- Theatrical release poster
- Directed by: Siddhant Raj Singh
- Screenplay by: Prashant Singh
- Dialogues by: Adesh K Arjun
- Story by: Prashant Singh
- Produced by: Ekansh Bachchan Harsha Bachchan Co-Producer Ramit Thakur
- Starring: Sanjay Mishra; Mahima Chaudhary;
- Cinematography: Anil Singh
- Edited by: Sanjay Sankla
- Music by: Anurag Saikia
- Production company: Eksha Entertainment
- Release date: 19 December 2025;
- Country: India
- Language: Hindi

= Durlabh Prasad Ki Dusri Shadi =

Indian romantic comedy film

Durlabh Prasad Ki Dusri Shadi is a 2025 Indian Hindi-language romantic comedy film directed by Siddhant Raj Singh. It stars Sanjay Mishra and Mahima Chaudhary in the lead. This film is produced by Ekansh Bachchan and Harsha Bachchan, with Ramit Thakur as co-producer.

== Plot ==
The story follows Murli, a young man madly in love with Mehak. But there's one strange reason his marriage can't happen, there's no woman in his house. Her family refuses to send their daughter into a home without a female presence. Desperate to marry the love of his life, Murli comes up with an unexpected solution, he decides to get his widowed father, Durlabh Prasad, married again.

== Cast ==
- Sanjay Mishra as Durlabh Prasad
- Mahima Chaudhry as Babita
- Vyom as Murli
- Pallak Lalwani as Mehak
- Pravin Singh Sisodia as Brajnarayan Bharti
- Shrikant Verma as Ram Manch Prasad
- Abhay Anand Singh as Young Durlabh Prasad

==Reception==
The film had a lukewarm reception in the press with multiple reviewers rating it 3 out of 5 stars, including Smita Srivastava of Dainik Jagran; Simran Singh of DNA; Vinamra Mathur of Firstpost, Jaya Dwivedi of India TV, and a reviewer for Deccan Chronicle.

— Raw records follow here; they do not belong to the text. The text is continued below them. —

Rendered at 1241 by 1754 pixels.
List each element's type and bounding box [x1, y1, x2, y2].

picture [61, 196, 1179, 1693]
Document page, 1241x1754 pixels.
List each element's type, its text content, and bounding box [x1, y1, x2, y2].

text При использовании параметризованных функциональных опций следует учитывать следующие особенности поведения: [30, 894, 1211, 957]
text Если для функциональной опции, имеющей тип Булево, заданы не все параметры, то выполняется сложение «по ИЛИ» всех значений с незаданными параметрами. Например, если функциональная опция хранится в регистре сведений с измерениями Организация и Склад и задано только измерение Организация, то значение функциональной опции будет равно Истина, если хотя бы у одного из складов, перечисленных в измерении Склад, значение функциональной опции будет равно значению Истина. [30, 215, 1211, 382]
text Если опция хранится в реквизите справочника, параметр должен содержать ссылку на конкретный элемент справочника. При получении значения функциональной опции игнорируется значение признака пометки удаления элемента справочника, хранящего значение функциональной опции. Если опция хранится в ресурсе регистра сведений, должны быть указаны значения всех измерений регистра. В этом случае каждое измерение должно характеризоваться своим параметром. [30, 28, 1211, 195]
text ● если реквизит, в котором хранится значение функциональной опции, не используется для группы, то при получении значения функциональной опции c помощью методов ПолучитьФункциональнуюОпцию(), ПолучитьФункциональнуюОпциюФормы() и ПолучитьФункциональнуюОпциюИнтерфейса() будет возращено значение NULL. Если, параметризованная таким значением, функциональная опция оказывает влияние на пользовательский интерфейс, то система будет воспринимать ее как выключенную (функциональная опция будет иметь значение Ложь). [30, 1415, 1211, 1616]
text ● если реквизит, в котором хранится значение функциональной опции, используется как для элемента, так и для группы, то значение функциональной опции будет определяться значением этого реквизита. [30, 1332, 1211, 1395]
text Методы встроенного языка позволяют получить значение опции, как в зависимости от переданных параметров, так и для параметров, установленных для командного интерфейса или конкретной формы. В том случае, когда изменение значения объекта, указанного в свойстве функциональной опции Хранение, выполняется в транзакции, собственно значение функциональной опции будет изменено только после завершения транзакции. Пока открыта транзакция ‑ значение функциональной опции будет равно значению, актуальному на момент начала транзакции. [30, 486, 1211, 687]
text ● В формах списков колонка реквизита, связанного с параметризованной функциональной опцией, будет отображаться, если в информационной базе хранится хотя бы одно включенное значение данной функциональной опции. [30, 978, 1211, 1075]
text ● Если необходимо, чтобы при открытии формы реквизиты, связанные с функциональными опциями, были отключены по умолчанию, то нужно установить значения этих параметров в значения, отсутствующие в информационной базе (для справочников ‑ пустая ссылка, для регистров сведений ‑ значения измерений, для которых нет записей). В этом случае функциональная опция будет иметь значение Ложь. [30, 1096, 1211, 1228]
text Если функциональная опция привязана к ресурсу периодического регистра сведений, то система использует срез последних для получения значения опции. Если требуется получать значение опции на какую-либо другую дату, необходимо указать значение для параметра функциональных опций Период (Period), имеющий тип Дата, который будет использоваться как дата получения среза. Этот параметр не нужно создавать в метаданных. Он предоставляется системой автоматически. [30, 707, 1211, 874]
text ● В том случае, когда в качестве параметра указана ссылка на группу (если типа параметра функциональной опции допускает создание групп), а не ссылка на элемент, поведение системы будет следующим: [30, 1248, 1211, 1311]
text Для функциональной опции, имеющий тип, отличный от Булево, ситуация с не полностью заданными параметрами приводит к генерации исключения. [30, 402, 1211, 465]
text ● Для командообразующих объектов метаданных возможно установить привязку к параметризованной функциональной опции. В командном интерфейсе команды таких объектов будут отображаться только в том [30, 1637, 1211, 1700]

Dhawal Roy of The Times of India gave the film 2.5 stars out of 5, while Rishabh Suri of Hindustan Times gave it 2 stars and said that "Durlabh Prasad Ki Dusri Shaadi is driven by good intentions, but intentions alone do not make for engaging cinema. What could have been a warm exploration of companionship ends up as a film that remains underwhelming in execution."

Amit Bhatia of ABP News called it a "pleasant, entertaining watch that balances humour with meaningful commentary."